Happy birthday to you.
Happy birthday to you.
Happy birthday to you.
Happy birthday to you.
Happy birthday to you.
Happy birthday to you.
Happy birthday to you.
Happy birthday to you.
Happy birthday to you.
Happy birthday to you.
Happy birthday to you.
Happy birthday to you.
Happy birthday to you.
Happy birthday to you.
Happy birthday to you.
Happy birthday to you.
Happy birthday to you.
Happy birthday to you.
Happy birthday to you.
Happy birthday to you.
Happy birthday to you.
Happy birthday to you.
Happy birthday to you.
Happy birthday to you.
Happy birthday to you.
Happy birthday to you.
Happy birthday to you.
Happy birthday to you.
Happy birthday to you.
Happy birthday to you.
Happy birthday to you.
Happy birthday to you.
Happy birthday to you.
Happy birthday to you.
Happy birthday to Philip,
Happy birthday to you.
Philip Glass turned 75 on January 31st.
Here's a great piece by Alex Ross about his new symphony and an upcoming world tour of Einstein on the Beach.

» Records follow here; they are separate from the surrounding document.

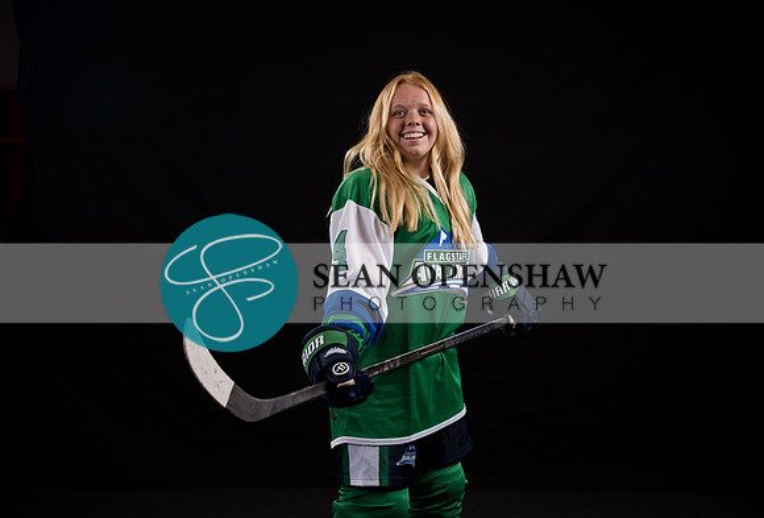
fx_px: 1003
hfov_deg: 41.7
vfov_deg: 29.0
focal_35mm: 47
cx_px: 376
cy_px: 259
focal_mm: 46.5
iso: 80
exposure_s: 1/160
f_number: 4
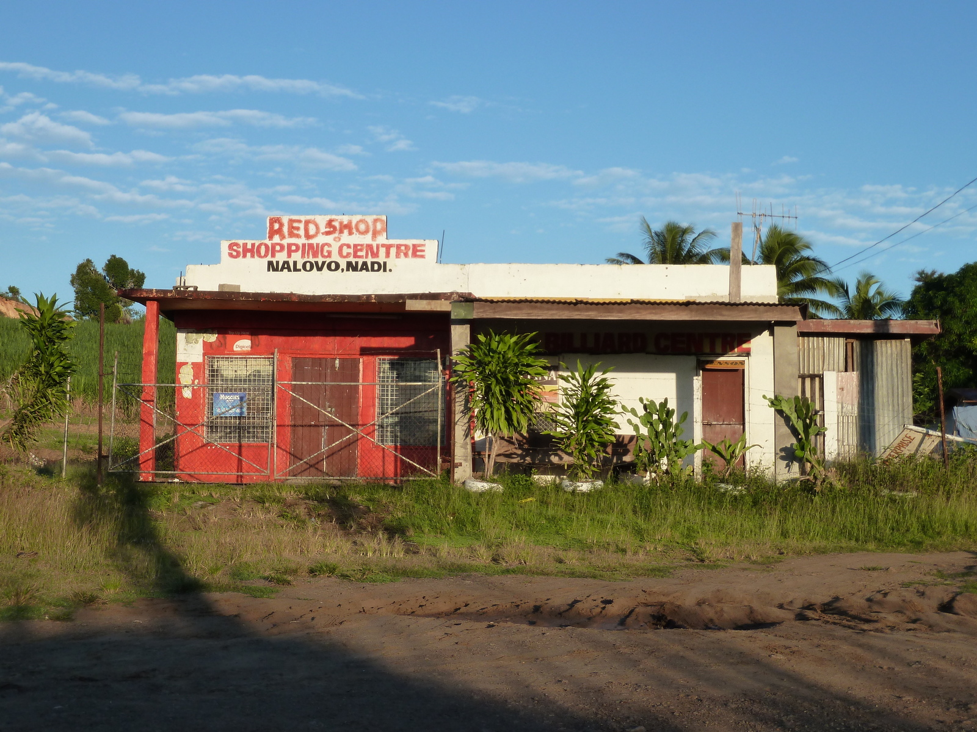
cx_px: 488
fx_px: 1665
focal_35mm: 59
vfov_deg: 24.8
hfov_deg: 32.7
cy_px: 366
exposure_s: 1/400
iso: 125
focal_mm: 9.7
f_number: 3.9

Then, during “Dance 1,” as the music fell into a furiously pulsing
polymetrical scheme and Lucinda Childs’s dancers darted about like
limber androids, the bliss kicked in. It was a feeling of abstract
intellectual delight, a pure interplay of musical and physical motion.
I get those thrills too.
Especially since the Walkman and ipod, we pin music to the times and places we listen to it.
And now when I hear Einstein I think of the time last year I listened to it on a Shinkansen from Hiroshima to Osaka. Some of you might think it was an obvious music nerd's choice. Well, I did. I might be typing into a blogging website right now, but really, I'm back looking out the window from a train speeding so smoothly at 280km/h with Glass's music traveling even faster. A thousand holiday snaps couldn't go near capturing it. Just play the CD and I'm back.
5 comments:
For your next Minimalist train journey might I suggest you try this:
http://amzn.to/yKCC6t
Yeah, Stan. That's also a fantastic record. Though when I hear it I think back to the time I listened to a Radio National special about it on my walkman in the food court on Southbank. Not quite the train from Chicago to NY.
Huh. Last time I was travelling from Hiroshima to Osaka, listening to Philip Glass. Work in the liberal media, by any chance?
Um, no I don't. In fact, the exact opposite. I work in advertising. Thanks for dropping by, Michael.